William Golding, author of Lord of the Flies, wrote,

If you had met me before World War II, you would have found me to be an idealist with a simple and naive belief which many others of my generation shared...this naive belief was that man was perfectible.  We thought all you had to do was to remove certain inequities and provide practical sociological solutions, and man would have a perfect paradise on earth.  From World War II we learned something...It taught us not fighting, politics, or the follies of nationalism, but about the given nature of man.  

He also described Lord of the Flies as "an attempt to trace the defects of society back to the defects of the human nature."  (In the post novel information in Lord of the Flies.) In 1993, we moved into the newly-formed country of Croatia. This was in the middle of the Yugoslav civil war (1991-1995). Over 1,000,000 fled their homes to become refugees and around 100,000 died. There we came face-to-face with evil, pain, unforgiveness and hate. 

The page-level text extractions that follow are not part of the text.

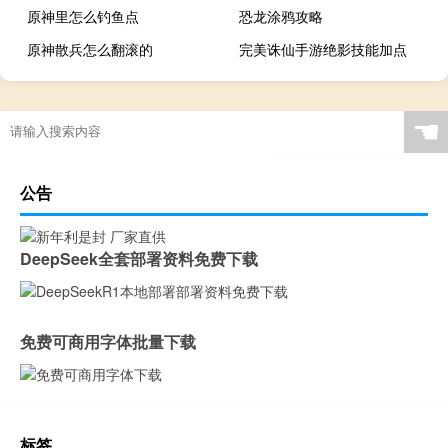
原神里怎么钓鱼点
恐龙涂鸦攻略
原神散兵怎么翻滚的
完美诛仙手游绝影技能加点
☚
公告
DeepSeek全套部署资料免费下载
免费可商用字体批量下载
标签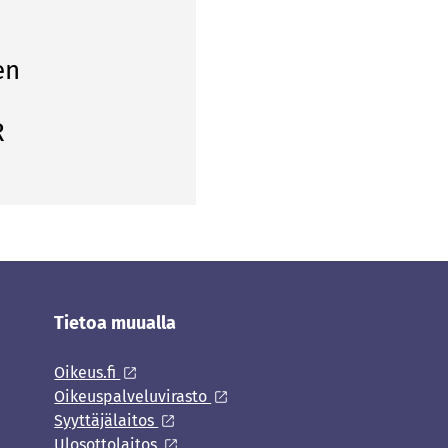
en
R
Tietoa muualla
Oikeus.fi
Oikeuspalveluvirasto
Syyttäjälaitos
Ulosottolaitos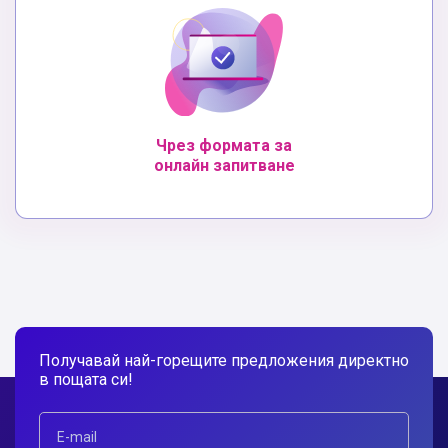
Чрез формата за
онлайн запитване
Получавай най-горещите предложения директно
в пощата си!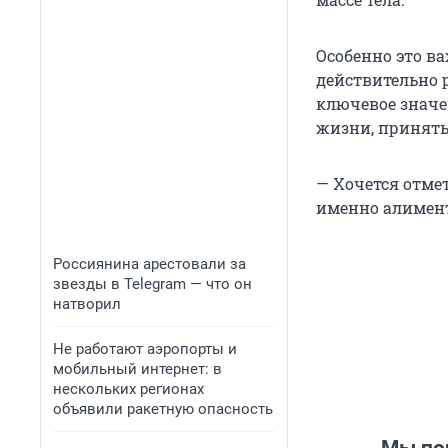
Особенно это в
действительно 
ключевое значе
жизни, приняты
— Хочется отмет
именно алимент
Россиянина арестовали за
звезды в Telegram — что он
натворил
Не работают аэропорты и
мобильный интернет: в
нескольких регионах
объявили ракетную опасность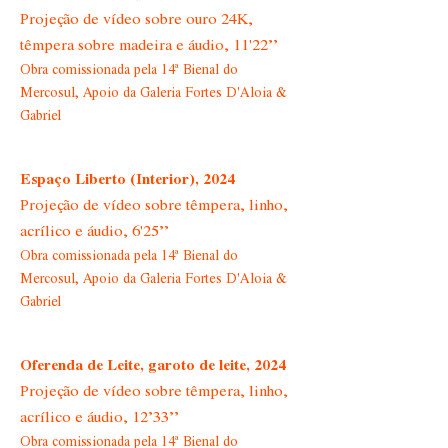
Projeção de vídeo sobre ouro 24K,
têmpera sobre madeira e áudio, 11'22’’
Obra comissionada pela 14ª Bienal do
Mercosul, Apoio da Galeria Fortes D'Aloia &
Gabriel
Espaço Liberto (Interior), 2024
Projeção de vídeo sobre têmpera, linho,
acrílico e áudio, 6'25’’
Obra comissionada pela 14ª Bienal do
Mercosul, Apoio da Galeria Fortes D'Aloia &
Gabriel
Oferenda de Leite, garoto de leite, 2024
Projeção de vídeo sobre têmpera, linho,
acrílico e áudio, 12’33’’
Obra comissionada pela 14ª Bienal do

Finally, a few years ago, because of a very difficult family situation, I felt struck to the core and asked myself, what do I really know and believe about God in reference to suffering, pain and evil? I came to the following conclusion; a three-fold affirmation. 1) God exists; the fact that the universe exists, instead of nothing, and seems too well designed points to a supernatural creator.  2) God is good; if He was evil, then everything could be a trick, an illusion.  And I have experienced His goodness in many ways that cannot be explained by coincidence or chance. And 3) God is in control; nothing happens He does not know about and either cause or allow.

For your world-view to be satisfactory and sufficient to help you handle the hard things in life, it must account for the origin and existence of evil. And it must have some means to help us weather suffering in meaningful ways. Even though I do not know all the answers, I find only the Christian world-view to have this three-fold approach. All other philosophies and religions either deny the very existence of evil or offer wholly inadequate solutions and assistance.  

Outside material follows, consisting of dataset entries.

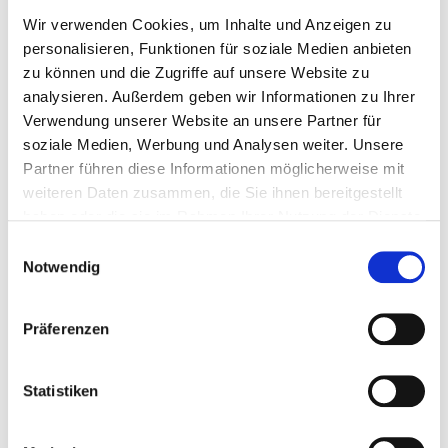
Auszug aus dem Vereinsregister
Wir verwenden Cookies, um Inhalte und Anzeigen zu
Personalausweis des Vereinsvorsitzenden im Original
personalisieren, Funktionen für soziale Medien anbieten
(Bei Zulassung durch Dritte: vorgegebene Vollmacht (siehe
zu können und die Zugriffe auf unsere Website zu
Download auf der Startseite Zulassung) und
analysieren. Außerdem geben wir Informationen zu Ihrer
Personalausweis / Reisepass des/der Bevollmächtigten)
Verwendung unserer Website an unsere Partner für
soziale Medien, Werbung und Analysen weiter. Unsere
Partner führen diese Informationen möglicherweise mit
Hier gelangen Sie zum
STVA Portal
.
weiteren Daten zusammen, die Sie ihnen bereitgestellt
haben oder die sie im Rahmen Ihrer Nutzung der Dienste
KONTAKT
gesammelt haben.
Einwilligungsauswahl
Stadt Oberhausen
Notwendig
Kfz-Zulassungsstelle
Bahnhofstraße 66
Präferenzen
46145 Oberhausen
Tel.: 0208 825-9005
Fax: 0208 825-9133
Statistiken
E-Mail:
kfz-zulassungsstelle@oberhausen.de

One more thing that has deeply moved and sustained me is the incarnation. Our God has entered into humankind to experience what we experience; all the joy, pain and suffering. And He has suffered with and for us. In Matthew 27:45, 46, while Jesus hangs dying on a cross, He cries out “Eli, Eli lama sabachthani?“ I find comfort in the fact God Himself has suffered for and with me. And His death and suffering tells us that here is meaning in suffering. Not only does God turn the tables and makes use of evil and suffering to accomplish that which brings healing and life, but He uses the hard things in our lives like a chisel and hammer. In this, He shapes us and makes us into what He intends us to be.

Paul writes, “…we rejoice in our sufferings, knowing that suffering produces endurance, and endurance produces character, and character produces hope, and hope does not disappoint, because the love of God has been poured out in our hearts through the Holy Spirit who was given to us.“ (Romans 5:3-5).